On pourrait au passage discuter de cette « définition générale de Marx », mais mieux vaut partir de ce point incontestable : il y a effectivement un mode de validation spécifique qui permet de reconnaître l’utilité sociale du travail des fonctionnaires, improductif du point de vue du capital. Admettons même que cette validation s’accompagne d’une « création de valeur », une valeur d’un genre particulier qu’une convention comptable permet de mettre en exergue.

Mais la thèse centrale va plus loin : elle consiste à affirmer que cette « valeur monétaire, mais non marchande » n’est pas « ponctionnée » ou « détournée » mais qu’elle est « produite ». Pourtant, au bout du compte, le travail collectif des fonctionnaires est payé à partir des ressources (monétaires) des administrations publiques que sont les impôts et les cotisations. On ne peut donc postuler une création autonome d’un genre particulier de valeur qui s’auto-engendrerait. Et c’est bien pour cette raison que tous les programmes de droite visent à réduire le nombre de fonctionnaires, à baisser les « charges » et à privatiser les « services publics », bref à réduire ces ponctions « excessives » sur la plus-value.

 

Annexe : Le compte des administrations publiques en 2015

Compte d’exploitation
Ressources  
B1g Valeur ajoutée brute 363,6
Emplois
D1 Rémunération des salariés 281,5
D29+D39 Impôts sur la production nets de subventions 6,6
B2g Excédent brut d’exploitation 75,5
Compte d’affectation des revenus primaires
Ressources
B2g Excédent brut d’exploitation 75,5
D2+D3 Impôts sur la production et les importations nets de subvention 292,3
D4 Revenus de la propriété 15,8
Emplois
D4 Revenus de la propriété 44,3
B5g Solde des revenus primaires bruts 339,3
Compte de distribution secondaire du revenu
Ressources
B5g Solde des revenus primaires bruts 339,3
D5 Impôts courants sur le revenu et le patrimoine 274,6
D61 Cotisations sociales nettes 412,8
D7 Autres transferts courants 456,1
Emplois
D5 Impôts courants sur le revenu et le patrimoine 0,1
D62 Prestations sociales autres que transferts sociaux en nature 436,7
D7 Autres transferts courants 510,8
B6g Revenu disponible brut 535,1
Compte d’utilisation du revenu
Ressources
B6g Revenu disponible brut 535,1
Emplois
P31 Dépense de consommation individuelle 339,2
P32 Dépense de consommation collective 182,7
B8g Epargne brute 13,3
Compte de capital
Ressources
B8g Epargne brute 13,3
D9 Transferts en capital -12,0
Emplois
P5+NF Formation brute de capital 77,8
B9NF Capacité (+) ou besoin (-) de financement -76,5

 

Notes

[1] Les administrations publiques regroupent l’Etat et ses ODAC (Organisme divers d’administration centrale), les collectivités locales et la Sécurité sociale.

[2] Jean-Marie Harribey, La richesse, la valeur et l’inestimable, Les Liens qui Libèrent, 2013, p.389.

[3] Christophe Darmangeat, Le profit déchiffré.

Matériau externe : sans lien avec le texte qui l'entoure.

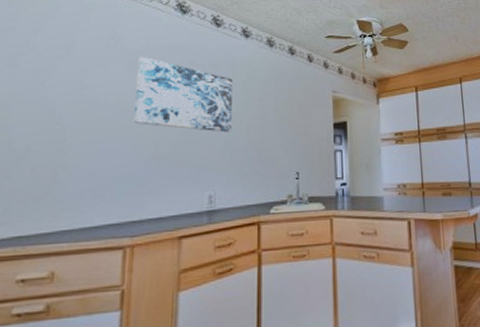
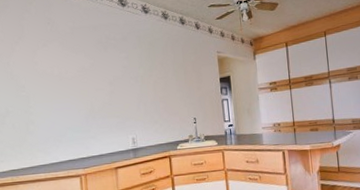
wall art: present [133,57,232,132] -> none [69,36,143,91]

Trois essais d’économie marxiste, La ville brûle, 2016. L’annexe est disponible sur le site de ContreTemps.

[4] Jean-Marie Harribey, « Les deux espaces de valorisation en tension. Réponse à Christophe Darmangeat », ContreTemps, 19 juillet 2016.

[5] Jean-Paul Piriou et Jacques Bournay, La comptabilité nationale, La Découverte, 16ème édition, 2012.

[6] la différence correspond à la valeur marchande.